▶ **Supplied passage**
Walking is an act of freedom.
Taking a break from writing, I go out for a walk. This time I’m not heading into the woods. I’m walking on the streets of the neighborhoods around me. Literally. Some have no sidewalks. Some don’t even have a shoulder, and I have to step in the ditch when cars approach.
I don’t know what the housing developers were thinking. There are elementary schools here. How are children supposed to walk to school safely? How are people who don’t have cars expected to go shopping? How are people in wheelchairs to navigate curbs without ramps? Crosswalks are half a mile apart, if there are crosswalks, and often the time allowed by a “Walk” sign is not long enough for the elderly to get across the street.
Antonia Malchik expresses many of my frustrations trying to walk in the city in her new book A Walking Life: Reclaiming Our Health and Our Freedom One Step at a Time. She talks about the evolution of walking in human culture and details the social, health, and community problems that began when people were forced to stop walking in the city.
Why did we give up our right to walk in our own communities?
Walking has been part of my life for a long time. When I’m walking, it’s easier to clarify my thoughts, untie life’s knots, and figure out what I wanted to do next. This was never more evident when my wife died and I frequently went to Yosemite to hike through grief. I wrote about this journey in my book Mountains of Light.

▶ **Stored data**

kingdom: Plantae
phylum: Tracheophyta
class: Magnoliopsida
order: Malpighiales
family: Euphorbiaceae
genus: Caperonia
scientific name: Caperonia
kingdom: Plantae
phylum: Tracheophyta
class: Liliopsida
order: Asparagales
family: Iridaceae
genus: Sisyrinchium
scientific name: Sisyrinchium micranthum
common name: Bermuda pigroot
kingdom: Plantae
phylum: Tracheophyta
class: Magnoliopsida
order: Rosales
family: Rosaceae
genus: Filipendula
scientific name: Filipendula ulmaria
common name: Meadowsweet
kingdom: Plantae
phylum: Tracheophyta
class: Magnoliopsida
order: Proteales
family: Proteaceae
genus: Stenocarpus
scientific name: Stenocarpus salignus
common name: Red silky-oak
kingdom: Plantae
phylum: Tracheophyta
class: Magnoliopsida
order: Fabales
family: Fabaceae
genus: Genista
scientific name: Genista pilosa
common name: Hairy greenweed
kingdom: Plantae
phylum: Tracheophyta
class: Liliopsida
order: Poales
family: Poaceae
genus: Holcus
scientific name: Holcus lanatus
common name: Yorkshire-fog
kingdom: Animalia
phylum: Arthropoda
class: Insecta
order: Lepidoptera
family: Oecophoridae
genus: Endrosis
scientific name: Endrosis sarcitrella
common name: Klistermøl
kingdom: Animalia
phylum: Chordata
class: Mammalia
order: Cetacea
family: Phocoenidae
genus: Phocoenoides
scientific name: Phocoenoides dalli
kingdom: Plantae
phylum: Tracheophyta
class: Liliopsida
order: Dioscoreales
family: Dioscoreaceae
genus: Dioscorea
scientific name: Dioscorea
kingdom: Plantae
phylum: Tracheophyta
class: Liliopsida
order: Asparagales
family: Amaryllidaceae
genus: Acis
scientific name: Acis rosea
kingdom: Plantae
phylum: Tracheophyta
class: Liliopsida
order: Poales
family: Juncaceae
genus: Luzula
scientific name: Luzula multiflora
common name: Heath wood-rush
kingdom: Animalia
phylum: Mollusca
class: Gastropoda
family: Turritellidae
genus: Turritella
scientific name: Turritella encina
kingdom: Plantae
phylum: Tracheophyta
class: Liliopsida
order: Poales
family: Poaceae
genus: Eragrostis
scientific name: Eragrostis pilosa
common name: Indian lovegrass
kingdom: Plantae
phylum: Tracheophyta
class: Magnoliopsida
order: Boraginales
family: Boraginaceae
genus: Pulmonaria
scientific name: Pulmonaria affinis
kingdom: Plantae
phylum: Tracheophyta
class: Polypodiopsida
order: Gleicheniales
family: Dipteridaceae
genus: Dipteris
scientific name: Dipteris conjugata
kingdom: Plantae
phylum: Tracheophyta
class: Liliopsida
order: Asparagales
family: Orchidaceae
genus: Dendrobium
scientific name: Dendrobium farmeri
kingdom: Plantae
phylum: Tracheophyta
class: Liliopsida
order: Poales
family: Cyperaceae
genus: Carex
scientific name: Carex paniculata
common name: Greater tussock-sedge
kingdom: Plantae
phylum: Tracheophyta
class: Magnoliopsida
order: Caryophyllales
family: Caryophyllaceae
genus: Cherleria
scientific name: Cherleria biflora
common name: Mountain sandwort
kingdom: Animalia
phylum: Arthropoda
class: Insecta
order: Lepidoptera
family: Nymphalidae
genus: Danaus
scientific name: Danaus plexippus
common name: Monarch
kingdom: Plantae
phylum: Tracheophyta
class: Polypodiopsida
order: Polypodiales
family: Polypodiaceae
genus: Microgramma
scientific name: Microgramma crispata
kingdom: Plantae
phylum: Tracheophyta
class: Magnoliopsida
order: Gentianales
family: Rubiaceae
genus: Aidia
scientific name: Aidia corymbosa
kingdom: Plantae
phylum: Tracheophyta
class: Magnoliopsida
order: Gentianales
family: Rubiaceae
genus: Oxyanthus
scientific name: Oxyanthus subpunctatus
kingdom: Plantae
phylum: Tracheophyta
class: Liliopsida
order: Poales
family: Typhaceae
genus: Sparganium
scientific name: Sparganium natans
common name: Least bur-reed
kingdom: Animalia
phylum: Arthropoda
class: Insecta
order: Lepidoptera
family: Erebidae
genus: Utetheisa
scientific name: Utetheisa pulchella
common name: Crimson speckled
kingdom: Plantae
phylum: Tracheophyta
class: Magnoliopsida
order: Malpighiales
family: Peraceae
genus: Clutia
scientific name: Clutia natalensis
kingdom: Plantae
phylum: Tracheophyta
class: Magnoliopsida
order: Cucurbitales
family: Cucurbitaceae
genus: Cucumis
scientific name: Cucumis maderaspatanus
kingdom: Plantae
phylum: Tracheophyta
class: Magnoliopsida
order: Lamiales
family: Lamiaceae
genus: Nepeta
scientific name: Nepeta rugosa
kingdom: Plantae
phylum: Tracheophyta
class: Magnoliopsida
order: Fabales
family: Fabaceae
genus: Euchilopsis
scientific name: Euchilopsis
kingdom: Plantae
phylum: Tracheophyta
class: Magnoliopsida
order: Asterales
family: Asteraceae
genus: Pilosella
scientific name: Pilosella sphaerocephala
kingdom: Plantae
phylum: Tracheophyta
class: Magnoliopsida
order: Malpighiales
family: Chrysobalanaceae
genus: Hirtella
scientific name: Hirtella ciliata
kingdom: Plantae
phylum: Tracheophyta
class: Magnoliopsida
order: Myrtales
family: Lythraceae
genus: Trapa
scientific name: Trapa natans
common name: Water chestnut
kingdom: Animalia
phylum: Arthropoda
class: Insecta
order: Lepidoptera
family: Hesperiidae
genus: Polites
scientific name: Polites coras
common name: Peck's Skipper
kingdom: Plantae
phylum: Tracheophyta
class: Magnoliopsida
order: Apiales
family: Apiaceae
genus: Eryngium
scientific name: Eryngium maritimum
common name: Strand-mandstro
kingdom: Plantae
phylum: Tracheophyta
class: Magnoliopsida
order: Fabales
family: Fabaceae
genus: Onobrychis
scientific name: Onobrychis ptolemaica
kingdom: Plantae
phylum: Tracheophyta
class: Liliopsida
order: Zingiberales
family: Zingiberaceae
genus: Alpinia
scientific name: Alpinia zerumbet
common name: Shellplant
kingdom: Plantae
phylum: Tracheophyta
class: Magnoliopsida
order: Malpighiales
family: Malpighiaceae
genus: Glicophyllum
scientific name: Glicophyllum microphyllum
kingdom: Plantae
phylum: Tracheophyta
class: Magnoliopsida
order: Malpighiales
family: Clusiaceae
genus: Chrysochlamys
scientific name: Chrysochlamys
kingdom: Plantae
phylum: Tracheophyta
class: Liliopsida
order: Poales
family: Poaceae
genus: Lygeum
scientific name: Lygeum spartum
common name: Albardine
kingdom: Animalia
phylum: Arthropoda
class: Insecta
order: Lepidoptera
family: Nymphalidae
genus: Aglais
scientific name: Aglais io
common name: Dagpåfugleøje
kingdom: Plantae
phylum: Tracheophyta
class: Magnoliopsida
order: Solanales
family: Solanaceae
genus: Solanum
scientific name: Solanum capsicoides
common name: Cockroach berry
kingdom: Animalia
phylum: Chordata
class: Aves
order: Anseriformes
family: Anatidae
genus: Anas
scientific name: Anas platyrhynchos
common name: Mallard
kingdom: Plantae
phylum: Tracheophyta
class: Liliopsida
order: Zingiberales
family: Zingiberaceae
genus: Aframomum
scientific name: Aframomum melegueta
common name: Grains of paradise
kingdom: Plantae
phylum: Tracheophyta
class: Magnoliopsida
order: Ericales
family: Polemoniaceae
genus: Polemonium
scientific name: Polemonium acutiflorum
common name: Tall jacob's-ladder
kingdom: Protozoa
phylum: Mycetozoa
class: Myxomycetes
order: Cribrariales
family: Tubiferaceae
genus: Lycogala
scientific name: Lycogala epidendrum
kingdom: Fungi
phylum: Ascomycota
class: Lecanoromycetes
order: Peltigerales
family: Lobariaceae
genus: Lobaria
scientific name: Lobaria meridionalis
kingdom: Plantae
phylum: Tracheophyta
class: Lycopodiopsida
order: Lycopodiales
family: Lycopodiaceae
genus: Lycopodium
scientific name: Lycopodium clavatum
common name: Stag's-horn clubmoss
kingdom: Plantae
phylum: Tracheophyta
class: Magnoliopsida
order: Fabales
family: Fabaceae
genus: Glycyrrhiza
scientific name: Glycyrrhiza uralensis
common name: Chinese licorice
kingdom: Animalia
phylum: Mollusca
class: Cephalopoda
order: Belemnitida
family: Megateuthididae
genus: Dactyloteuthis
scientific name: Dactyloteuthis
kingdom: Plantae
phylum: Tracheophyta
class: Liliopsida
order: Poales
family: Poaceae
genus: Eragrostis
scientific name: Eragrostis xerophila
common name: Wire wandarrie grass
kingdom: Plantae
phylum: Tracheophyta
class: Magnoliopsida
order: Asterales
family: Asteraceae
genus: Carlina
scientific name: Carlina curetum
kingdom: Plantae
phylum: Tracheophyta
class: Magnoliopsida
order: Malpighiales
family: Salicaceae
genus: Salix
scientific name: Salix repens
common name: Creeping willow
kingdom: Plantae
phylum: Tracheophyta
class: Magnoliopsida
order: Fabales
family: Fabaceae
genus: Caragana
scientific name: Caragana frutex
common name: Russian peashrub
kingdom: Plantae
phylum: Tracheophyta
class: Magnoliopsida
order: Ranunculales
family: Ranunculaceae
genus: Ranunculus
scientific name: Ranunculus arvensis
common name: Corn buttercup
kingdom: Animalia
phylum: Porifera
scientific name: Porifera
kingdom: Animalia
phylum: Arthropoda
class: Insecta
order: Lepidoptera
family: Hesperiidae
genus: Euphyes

▶ **Complete the following**
1) Reproduce the stretch of the essay on walking from "Walking is an" through "across the street.".
2) Using the essay on walking, decide whether each statement agrees with it. Answer yes or no, and quote the words that settle it.
(a) On this walk the writer heads into the woods.
(b) Antonia Malchik's new book is titled A Walking Life: Reclaiming Our Health and Our Freedom One Step at a Time.
(c) Crosswalks in the writer's area are a mile apart.
3) Go on with the essay on walking, starting right after its final sentence.

▶ **Solved tasks**
1)
Walking is an act of freedom.
Taking a break from writing, I go out for a walk. This time I’m not heading into the woods. I’m walking on the streets of the neighborhoods around me. Literally. Some have no sidewalks. Some don’t even have a shoulder, and I have to step in the ditch when cars approach.
I don’t know what the housing developers were thinking. There are elementary schools here. How are children supposed to walk to school safely? How are people who don’t have cars expected to go shopping? How are people in wheelchairs to navigate curbs without ramps? Crosswalks are half a mile apart, if there are crosswalks, and often the time allowed by a “Walk” sign is not long enough for the elderly to get across the street.

2)
(a) No: "This time I’m not heading into the woods."
(b) Yes: "her new book A Walking Life: Reclaiming Our Health and Our Freedom One Step at a Time"
(c) No: "Crosswalks are half a mile apart, if there are crosswalks"

3)
It’s as if the developers were paid by auto makers to not put in sidewalks so that everyone had to use a car to get anywhere, even to the corner grocery store. Of course, there are few corner grocery stores left where we can buy milk and bread, hang out, and catch up on neighborhood news. Many of them closed because everyone thinks they have to drive. When the Nimitz Freeway was built through the middle of the vibrant West Oakland community, its community ceased to exist.
My neighborhood has a sidewalk on one side of the street, and people walk by in the evening for exercise or to walk their dogs. If I’m working in the yard, we often share a few words and sometimes we chat, learn more about each other’s lives, and build up trust. Without the sidewalk, I wouldn’t know most of my neighbors, because everyone gets in their car and drives away.
Walking is an act of building community.
We used to be a walking society. Now we drive everywhere, even if it’s just a block away, and end up isolated from each other in the hard, protective shells of our cars. It’s no wonder that we don’t know, or trust, each other, or why we’ve lost our sense of community. We can’t converse honestly with people who have different opinions because we haven’t taken the time to know each other first and build up a foundation of trust.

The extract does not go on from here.